Records drawn from a dataset
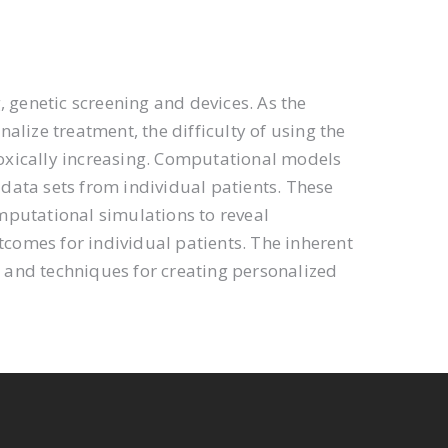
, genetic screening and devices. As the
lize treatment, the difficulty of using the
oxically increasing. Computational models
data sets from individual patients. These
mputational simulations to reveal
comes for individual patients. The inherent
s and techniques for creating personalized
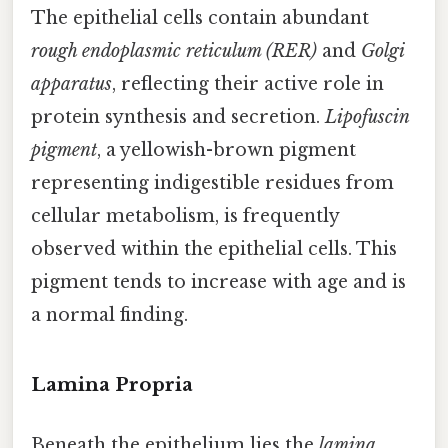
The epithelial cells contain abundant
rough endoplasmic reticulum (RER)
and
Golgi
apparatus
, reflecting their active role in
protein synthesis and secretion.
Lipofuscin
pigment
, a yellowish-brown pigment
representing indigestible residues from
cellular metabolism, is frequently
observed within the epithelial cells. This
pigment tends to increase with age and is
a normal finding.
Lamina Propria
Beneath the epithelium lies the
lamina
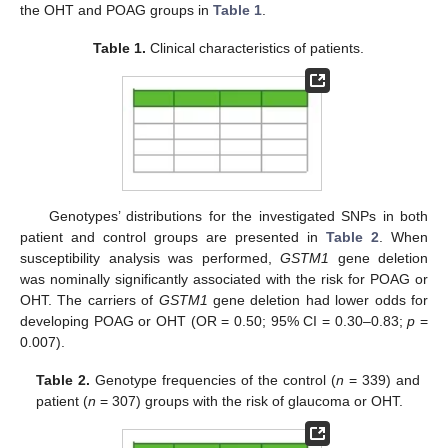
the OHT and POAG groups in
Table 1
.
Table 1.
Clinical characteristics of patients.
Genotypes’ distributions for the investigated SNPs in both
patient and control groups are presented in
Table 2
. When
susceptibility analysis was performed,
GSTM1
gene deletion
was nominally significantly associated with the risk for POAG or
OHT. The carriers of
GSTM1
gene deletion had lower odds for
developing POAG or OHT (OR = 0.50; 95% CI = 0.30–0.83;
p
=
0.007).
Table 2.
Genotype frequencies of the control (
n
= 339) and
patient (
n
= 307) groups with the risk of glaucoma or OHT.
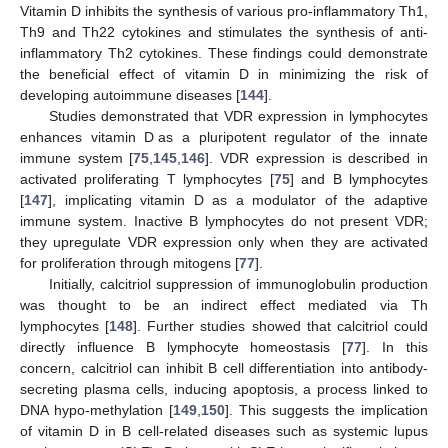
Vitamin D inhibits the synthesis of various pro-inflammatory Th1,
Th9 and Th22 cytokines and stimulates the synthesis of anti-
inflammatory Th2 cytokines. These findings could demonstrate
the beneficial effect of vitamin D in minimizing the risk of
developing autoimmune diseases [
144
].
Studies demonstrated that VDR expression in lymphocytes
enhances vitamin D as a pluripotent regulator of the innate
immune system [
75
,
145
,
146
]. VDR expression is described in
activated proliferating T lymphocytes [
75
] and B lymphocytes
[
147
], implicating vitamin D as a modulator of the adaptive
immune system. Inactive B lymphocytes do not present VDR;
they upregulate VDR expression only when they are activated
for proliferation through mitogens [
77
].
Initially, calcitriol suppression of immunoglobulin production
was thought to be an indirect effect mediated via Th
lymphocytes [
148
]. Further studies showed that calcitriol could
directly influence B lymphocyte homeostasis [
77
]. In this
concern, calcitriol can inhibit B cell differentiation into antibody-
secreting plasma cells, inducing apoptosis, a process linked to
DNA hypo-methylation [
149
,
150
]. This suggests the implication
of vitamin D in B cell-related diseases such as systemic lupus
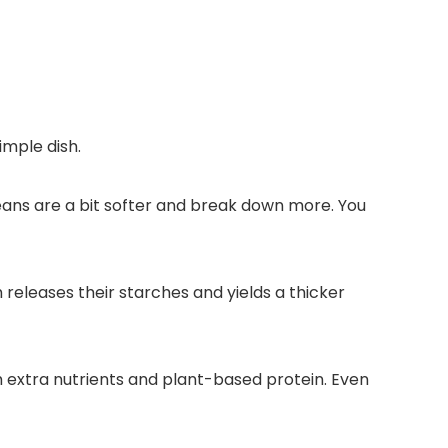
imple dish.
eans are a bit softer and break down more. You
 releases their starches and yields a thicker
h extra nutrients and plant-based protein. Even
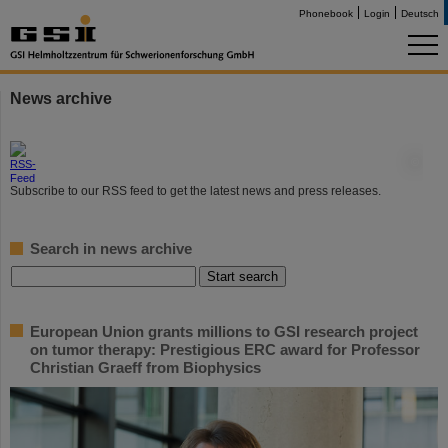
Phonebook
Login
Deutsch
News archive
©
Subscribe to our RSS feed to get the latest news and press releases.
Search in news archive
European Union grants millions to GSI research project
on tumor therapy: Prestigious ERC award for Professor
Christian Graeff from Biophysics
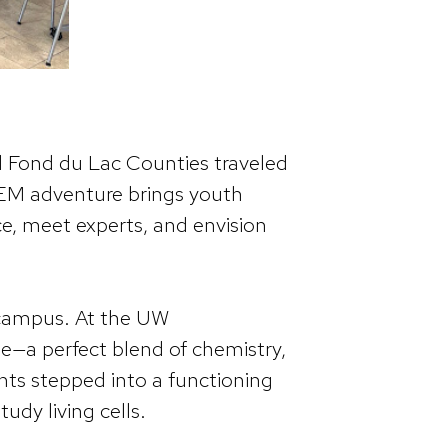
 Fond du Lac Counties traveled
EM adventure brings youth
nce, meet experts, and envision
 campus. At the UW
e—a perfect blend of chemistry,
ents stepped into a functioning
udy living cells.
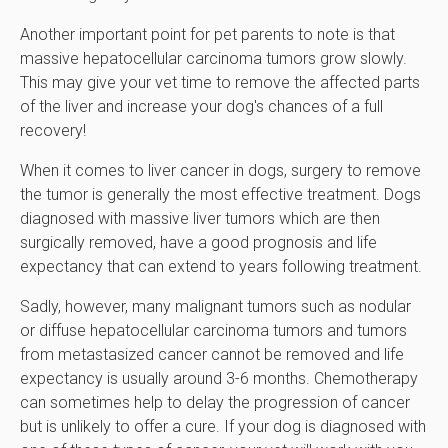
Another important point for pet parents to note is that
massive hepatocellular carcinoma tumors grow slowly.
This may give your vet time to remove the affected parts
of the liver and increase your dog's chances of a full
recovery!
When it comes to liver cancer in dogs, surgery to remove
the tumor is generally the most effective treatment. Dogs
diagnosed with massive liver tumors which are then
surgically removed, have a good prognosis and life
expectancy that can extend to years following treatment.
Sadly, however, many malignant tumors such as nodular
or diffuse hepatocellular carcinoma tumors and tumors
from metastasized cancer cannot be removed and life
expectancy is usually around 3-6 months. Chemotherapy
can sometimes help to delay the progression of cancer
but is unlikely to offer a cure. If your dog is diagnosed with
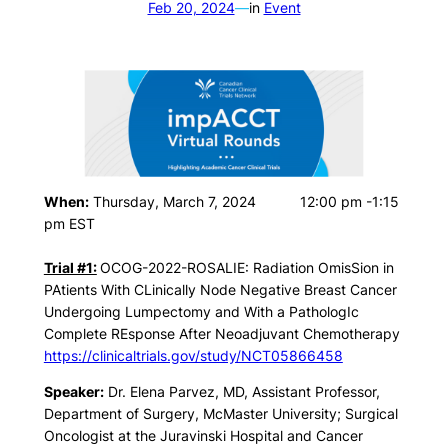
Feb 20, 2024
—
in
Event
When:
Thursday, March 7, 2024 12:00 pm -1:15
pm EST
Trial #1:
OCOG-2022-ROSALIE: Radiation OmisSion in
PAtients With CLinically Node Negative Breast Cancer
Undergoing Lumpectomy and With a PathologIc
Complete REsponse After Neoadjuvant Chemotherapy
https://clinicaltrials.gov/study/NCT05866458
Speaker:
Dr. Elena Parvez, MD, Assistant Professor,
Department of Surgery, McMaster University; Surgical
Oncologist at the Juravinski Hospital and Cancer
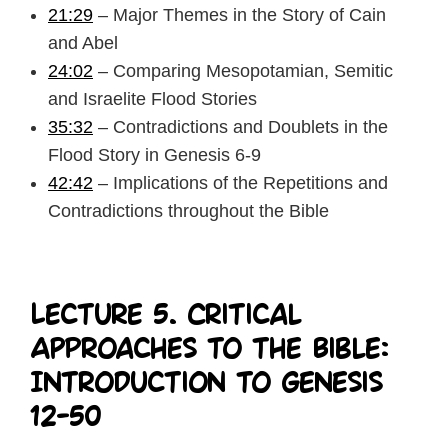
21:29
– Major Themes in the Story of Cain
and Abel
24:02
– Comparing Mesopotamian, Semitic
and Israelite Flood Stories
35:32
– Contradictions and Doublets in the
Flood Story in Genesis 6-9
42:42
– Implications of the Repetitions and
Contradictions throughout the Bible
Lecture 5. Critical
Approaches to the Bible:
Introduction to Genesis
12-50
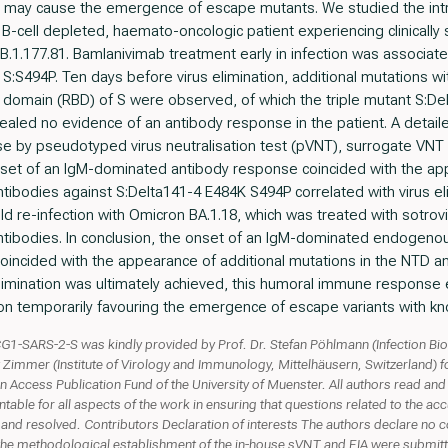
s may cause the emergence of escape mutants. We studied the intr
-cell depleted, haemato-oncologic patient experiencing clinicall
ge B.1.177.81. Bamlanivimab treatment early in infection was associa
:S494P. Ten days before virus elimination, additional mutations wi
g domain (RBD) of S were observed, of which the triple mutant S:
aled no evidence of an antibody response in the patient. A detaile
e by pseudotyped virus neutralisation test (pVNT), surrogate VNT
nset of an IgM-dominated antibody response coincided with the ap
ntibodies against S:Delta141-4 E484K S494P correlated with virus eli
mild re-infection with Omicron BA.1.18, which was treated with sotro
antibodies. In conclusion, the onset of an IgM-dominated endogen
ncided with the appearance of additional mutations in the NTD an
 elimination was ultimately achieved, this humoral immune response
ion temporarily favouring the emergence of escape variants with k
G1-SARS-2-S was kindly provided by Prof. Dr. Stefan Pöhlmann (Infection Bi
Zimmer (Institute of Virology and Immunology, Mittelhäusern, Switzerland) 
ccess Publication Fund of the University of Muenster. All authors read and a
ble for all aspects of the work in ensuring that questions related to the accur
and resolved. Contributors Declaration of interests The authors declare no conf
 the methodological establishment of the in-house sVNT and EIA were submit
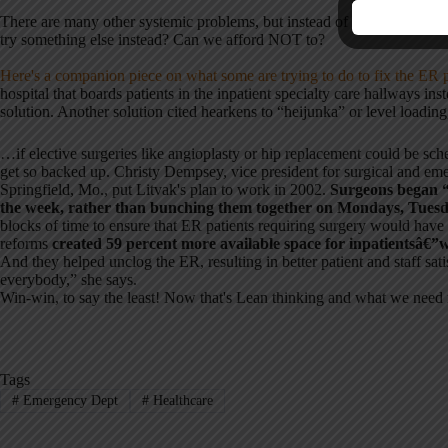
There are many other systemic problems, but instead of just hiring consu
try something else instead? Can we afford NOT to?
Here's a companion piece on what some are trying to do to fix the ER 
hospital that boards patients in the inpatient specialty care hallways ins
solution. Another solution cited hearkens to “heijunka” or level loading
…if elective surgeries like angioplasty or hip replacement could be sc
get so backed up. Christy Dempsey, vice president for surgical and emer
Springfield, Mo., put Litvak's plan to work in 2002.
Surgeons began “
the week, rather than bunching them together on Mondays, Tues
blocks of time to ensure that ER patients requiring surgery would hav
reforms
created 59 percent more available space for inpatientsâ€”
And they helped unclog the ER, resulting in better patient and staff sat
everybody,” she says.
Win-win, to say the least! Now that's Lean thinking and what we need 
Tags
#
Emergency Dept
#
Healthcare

__What is expected__
Without the images, write out all of the records exactly.

__Response for this exercise__
, genetic screening and devices. As the
lize treatment, the difficulty of using the
oxically increasing. Computational models
data sets from individual patients. These
mputational simulations to reveal
comes for individual patients. The inherent
s and techniques for creating personalized
The epithelial cells contain abundant
rough endoplasmic reticulum (RER)
and
Golgi
apparatus
, reflecting their active role in
protein synthesis and secretion.
Lipofuscin
pigment
, a yellowish-brown pigment
representing indigestible residues from
cellular metabolism, is frequently
observed within the epithelial cells. This
pigment tends to increase with age and is
a normal finding.
Lamina Propria
Beneath the epithelium lies the
lamina
the OHT and POAG groups in
Table 1
.
Table 1.
Clinical characteristics of patients.
Genotypes’ distributions for the investigated SNPs in both
patient and control groups are presented in
Table 2
. When
susceptibility analysis was performed,
GSTM1
gene deletion
was nominally significantly associated with the risk for POAG or
OHT. The carriers of
GSTM1
gene deletion had lower odds for
developing POAG or OHT (OR = 0.50; 95% CI = 0.30–0.83;
p
=
0.007).
Table 2.
Genotype frequencies of the control (
n
= 339) and
patient (
n
= 307) groups with the risk of glaucoma or OHT.
Vitamin D inhibits the synthesis of various pro-inflammatory Th1,
Th9 and Th22 cytokines and stimulates the synthesis of anti-
inflammatory Th2 cytokines. These findings could demonstrate
the beneficial effect of vitamin D in minimizing the risk of
developing autoimmune diseases [
144
].
Studies demonstrated that VDR expression in lymphocytes
enhances vitamin D as a pluripotent regulator of the innate
immune system [
75
,
145
,
146
]. VDR expression is described in
activated proliferating T lymphocytes [
75
] and B lymphocytes
[
147
], implicating vitamin D as a modulator of the adaptive
immune system. Inactive B lymphocytes do not present VDR;
they upregulate VDR expression only when they are activated
for proliferation through mitogens [
77
].
Initially, calcitriol suppression of immunoglobulin production
was thought to be an indirect effect mediated via Th
lymphocytes [
148
]. Further studies showed that calcitriol could
directly influence B lymphocyte homeostasis [
77
]. In this
concern, calcitriol can inhibit B cell differentiation into antibody-
secreting plasma cells, inducing apoptosis, a process linked to
DNA hypo-methylation [
149
,
150
]. This suggests the implication
of vitamin D in B cell-related diseases such as systemic lupus
imple dish.
eans are a bit softer and break down more. You
 releases their starches and yields a thicker
h extra nutrients and plant-based protein. Even
Phonebook
Login
Deutsch
News archive
©
Subscribe to our RSS feed to get the latest news and press releases.
Search in news archive
European Union grants millions to GSI research project
on tumor therapy: Prestigious ERC award for Professor
Christian Graeff from Biophysics
 Fond du Lac Counties traveled
EM adventure brings youth
nce, meet experts, and envision
 campus. At the UW
e—a perfect blend of chemistry,
ents stepped into a functioning
udy living cells.
Another important point for pet parents to note is that
massive hepatocellular carcinoma tumors grow slowly.
This may give your vet time to remove the affected parts
of the liver and increase your dog's chances of a full
recovery!
When it comes to liver cancer in dogs, surgery to remove
the tumor is generally the most effective treatment. Dogs
diagnosed with massive liver tumors which are then
surgically removed, have a good prognosis and life
expectancy that can extend to years following treatment.
Sadly, however, many malignant tumors such as nodular
or diffuse hepatocellular carcinoma tumors and tumors
from metastasized cancer cannot be removed and life
expectancy is usually around 3-6 months. Chemotherapy
can sometimes help to delay the progression of cancer
but is unlikely to offer a cure. If your dog is diagnosed with
Feb 20, 2024
—
in
Event
When:
Thursday, March 7, 2024 12:00 pm -1:15
pm EST
Trial #1:
OCOG-2022-ROSALIE: Radiation OmisSion in
PAtients With CLinically Node Negative Breast Cancer
Undergoing Lumpectomy and With a PathologIc
Complete REsponse After Neoadjuvant Chemotherapy
https://clinicaltrials.gov/study/NCT05866458
Speaker:
Dr. Elena Parvez, MD, Assistant Professor,
Department of Surgery, McMaster University; Surgical
Oncologist at the Juravinski Hospital and Cancer
21:29
– Major Themes in the Story of Cain
and Abel
24:02
– Comparing Mesopotamian, Semitic
and Israelite Flood Stories
35:32
– Contradictions and Doublets in the
Flood Story in Genesis 6-9
42:42
– Implications of the Repetitions and
Contradictions throughout the Bible
Lecture 5. Critical
Approaches to the Bible:
Introduction to Genesis
12-50
s may cause the emergence of escape mutants. We studied the intr
-cell depleted, haemato-oncologic patient experiencing clinicall
ge B.1.177.81. Bamlanivimab treatment early in infection was associa
:S494P. Ten days before virus elimination, additional mutations wi
g domain (RBD) of S were observed, of which the triple mutant S:
aled no evidence of an antibody response in the patient. A detaile
e by pseudotyped virus neutralisation test (pVNT), surrogate VNT
nset of an IgM-dominated antibody response coincided with the ap
ntibodies against S:Delta141-4 E484K S494P correlated with virus eli
mild re-infection with Omicron BA.1.18, which was treated with sotro
antibodies. In conclusion, the onset of an IgM-dominated endogen
ncided with the appearance of additional mutations in the NTD an
 elimination was ultimately achieved, this humoral immune response
ion temporarily favouring the emergence of escape variants with k
G1-SARS-2-S was kindly provided by Prof. Dr. Stefan Pöhlmann (Infection Bi
Zimmer (Institute of Virology and Immunology, Mittelhäusern, Switzerland) 
ccess Publication Fund of the University of Muenster. All authors read and a
ble for all aspects of the work in ensuring that questions related to the accur
and resolved. Contributors Declaration of interests The authors declare no conf
 the methodological establishment of the in-house sVNT and EIA were submit
There are many other systemic problems, but instead of just hiring consu
try something else instead? Can we afford NOT to?
Here's a companion piece on what some are trying to do to fix the ER 
hospital that boards patients in the inpatient specialty care hallways ins
solution. Another solution cited hearkens to “heijunka” or level loading
…if elective surgeries like angioplasty or hip replacement could be sc
get so backed up. Christy Dempsey, vice president for surgical and emer
Springfield, Mo., put Litvak's plan to work in 2002.
Surgeons began “
the week, rather than bunching them together on Mondays, Tues
blocks of time to ensure that ER patients requiring surgery would hav
reforms
created 59 percent more available space for inpatientsâ€”
And they helped unclog the ER, resulting in better patient and staff sat
everybody,” she says.
Win-win, to say the least! Now that's Lean thinking and what we need 
Tags
#
Emergency Dept
#
Healthcare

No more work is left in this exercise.